Piti; en önemli özelliği servis kısmında aslında. Pişirilen nohut ve kuzu iliği özel toprak kabında masanıza getiriliyor. Başka bir tabağın içinde parçalanmış lavaş parçalarının üzerine bu sulu yemek dökülüyor. Altta yemeğin yağı ve suyu ile ıslanmış lavaş parçaları ve lokum kıvamında et. Yemek için yarış yapmamıza sebep oldu diyebilirim. Tarifsiz lezzet dedikleri böyle birşey işte. :)) Fiyatı: 30 TL
Hangel; hengel, hıngal gibi farklı söyleniş tarzları da olan bir çeşit mantı. Ancak etli veya peynirli değil, boş mantı olarak yapılıyor. Açılan hamur baklava gibi kesiliyor, haşlanıyor. Servis edilirken üzerine sarımsaklı yoğurt dökülüyor. Onunda üzerine tereyağı ile kavrulmuş piyazlık soğan ve pulbiberli karışım gezdiriliyor. Bayıla bayıla yiyebileceğiniz lezzetler arasında. Fiyatı: 15 TL
Revan Köfte; dana sırt etinden birçok baharat karışımı ile yoğurularak macun haline getirilerek yapılan portakal büyüklüğünde bir köfte. Yanında patatesle servis ediliyor. Lezzeti yerinde, farklı bir seçim. Fiyatı: 20 TL
Yemekleri kadar çorbalarıyla da ünlü Kars mutfağında 2 çeşit çorba tatma fırsatı bulduk. Ayran Aşı ve Erişte Aşı çorbası. İkisi de yöresel farklı otlarla pişirilmiş. İkisinin de kendine has ve daha önce içtiklerinize benzemeyen tatları var. Sebebi, sadece yörede bulunan otların kullanılması. Mesela Ayran Aşı Çorbası’na manavlarında satılmayan ama köylülerin dağlardan topladığı ”dağ anığı” koyuyorlarmış. Hafif mayhoş tadı oradan geliyormuş. Kesinlikle denemeniz gerekenlerde çorbalar baş sırada. Çorbaların fiyatı ortalama; 7 TL
Reyhan Şerbeti; çok farklı ve güzel kokulu mis gibi bir şerbet. Hanımeli Restoranda deneyebilirsiniz.

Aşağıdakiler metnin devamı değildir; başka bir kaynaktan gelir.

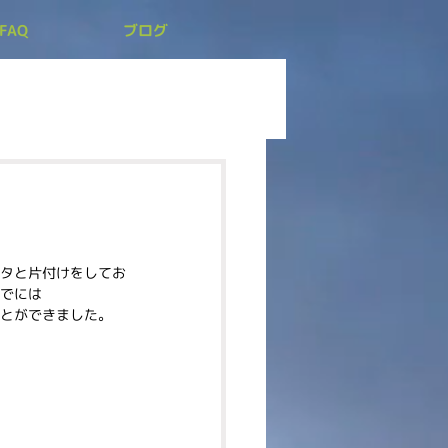
FAQ
ブログ
。
タと片付けをしてお
でには
とができました。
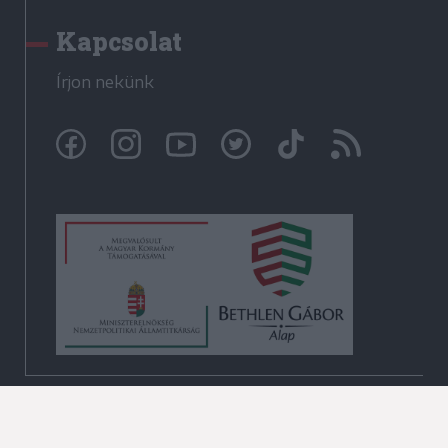
Kapcsolat
Írjon nekünk
© Székelyhon.ro 2009-2026
Minden jog fenntartva!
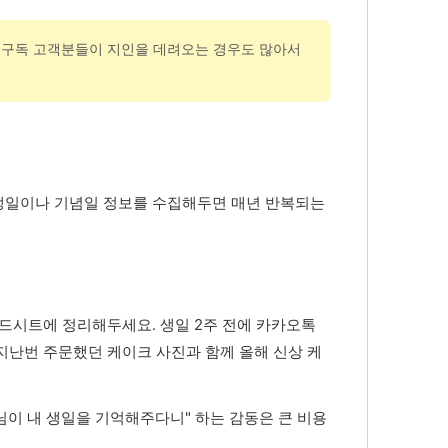
. 구독 고객분들이 지인을 데려오는 경우도 많아서
생일이나 기념일 정보를 수집해두면 매년 반복되는
레드시트에 정리해두세요. 생일 2주 전에 카카오톡
지난번 주문했던 케이크 사진과 함께 올해 신상 케
님이 내 생일을 기억해주다니" 하는 감동은 큰 비용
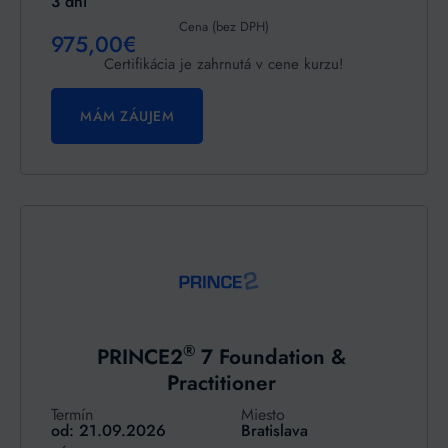
3 dni
Cena (bez DPH)
975,00€
Certifikácia je zahrnutá v cene kurzu!
MÁM ZÁUJEM
®
PRINCE2
7 Foundation &
Practitioner
Termín
Miesto
od: 21.09.2026
Bratislava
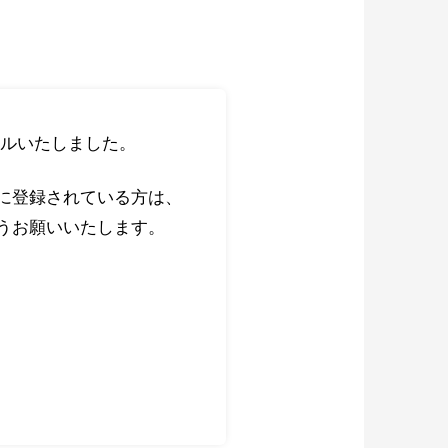
ルいたしました。
に登録されている方は、
うお願いいたします。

Umaç Helvası; bildiğimiz un helvasından farklı olarak kavrulmadan yapılıyor. Malzemeler aynı, yapılışı farklı. Un suyla bulamaç haline getirilip kızgın yağa dökülüyor, pembeleştiriliyor. Başka yerde hazırlanmış şekerli karışımın üzerine dökülerek kıvam buluncaya kadar karıştırılıyor. Biz çok beğenince başka bir şey denemek istemeden her gün sipariş ettik. Yemeğin üzerine, taze demlenmiş çayla çok iyi gidiyor. Fiyatı : 8 TL
Sarı Balık; Çıldır Gölü’nü ziyaret ettiğinizde yenebilecek en güzel şey. Eğer hiç tatlı su balığı yemediyseniz tadı farklı gelebilir. Ön yargı ile yemeğe başlayıp fikirlerimi alt üst eden lezzetti. Menü ile servis ediliyor. Balık, turşu, ezme ve salata menü kişi başı: 40 TL
Kars Gravyeri; bilindiği gibi gravyer Kars’ın medarı iftiharı. Şehirde birçok yerde peynir tadımı yapabilir ve satın alabilirsiniz. Bunun yanında Kars balını da sakın unutmayın.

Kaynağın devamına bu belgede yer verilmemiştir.